The message was not well received. CBC members have criticized the nominees who they say champion policies that discriminate against minorities.
Georgia Rep. David Scott (D), said he approached Jarrett about two nominees in particular: one who once supported a state bill to keep the Confederate battle emblem a part of Georgia’s flag, and another who led the defense of the state’s photo ID law, which Scott claims is a statute designed “to keep black folks, as much as possible, from voting.”
“I asked her specifically that they should be [withdrawn]. She just didn’t say anything,” said Scott, who did not attend the briefing on nominees but was present at a later meeting with Jarrett and the full CBC.
“Do you think George Bush would have been able to do this, or any white president would have been able to do this? No,” Scott said. “The president should have said, ‘There’s absolutely no way I want to go down in history as putting these kinds of people into federal court nominations against my own African-American [people]’ . . . It’s a tragedy.”
While the controversy around Obama’s judicial picks has been largely limited to local delegations, the issue has gained broader prominence in recent weeks, with figures such as House Minority Whip Steny Hoyer (D-Md.) weighing in on the side of the CBC.
CBC leaders, including Norton, had threatened last month to highlight the issue further with a Washington press conference pushing back against Obama’s picks.
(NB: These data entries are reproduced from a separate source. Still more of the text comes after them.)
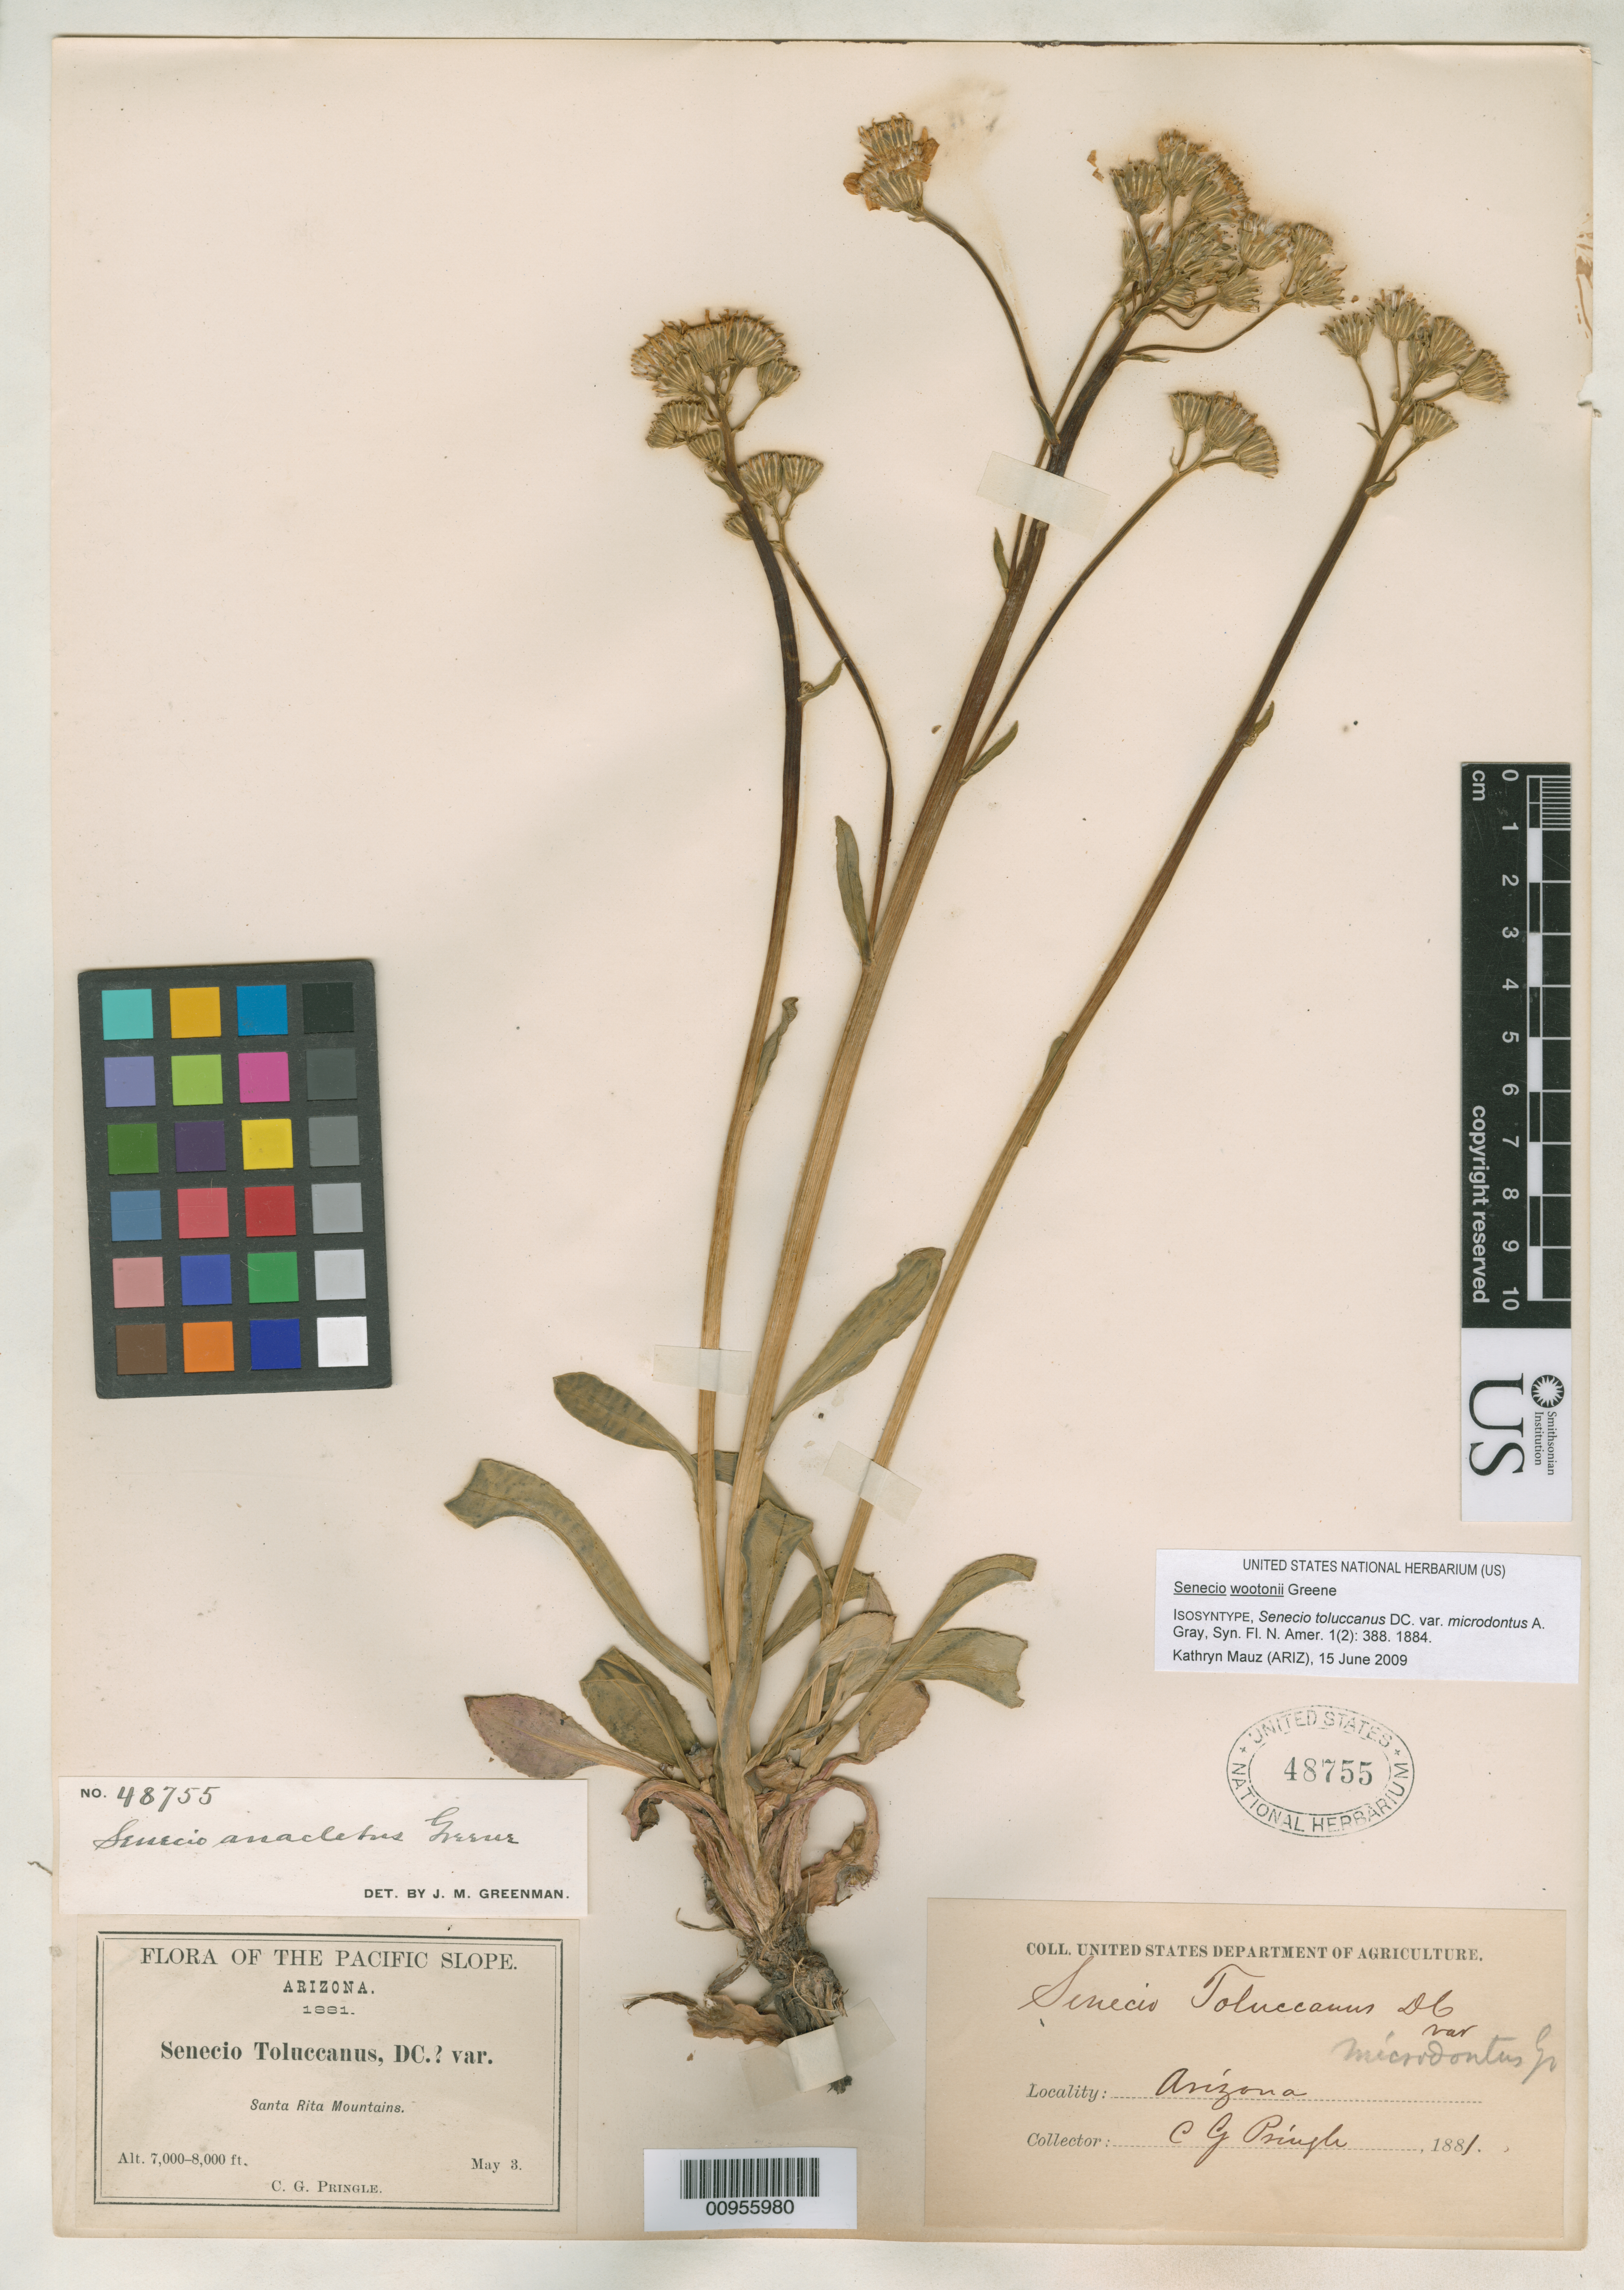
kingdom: Plantae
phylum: Tracheophyta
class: Magnoliopsida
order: Asterales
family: Asteraceae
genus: Senecio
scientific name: Senecio toluccanus var. microdontus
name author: A. Gray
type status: Isosyntype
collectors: C. G. Pringle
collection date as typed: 03 May 1881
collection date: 1881-05-03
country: United States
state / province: Arizona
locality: Santa Rita Mountains.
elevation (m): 2134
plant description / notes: Also a type of Senecio anacletus Greene, nom. nov.; Replacement name for Senecio toluccanus var. microdontus A. Gray (non Senecio microdontus Baker).; Also a type of Senecio toluccanus var. microdontus A. Gray.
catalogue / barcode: US 48755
That plan was put on hold, however, and it’s unclear if the media event will be rescheduled.
The White House, meanwhile, is pushing back hard against the notion that the administration has neglected to promote minorities to the bench. As Jarrett was meeting with the CBC, the White House announced the nomination of five new judicial nominees, including two women, one Hispanic and an openly gay African-American.
The White House also recently launched a new page on its website dedicated entirely to highlighting the diversity of Obama’s judicial nominees.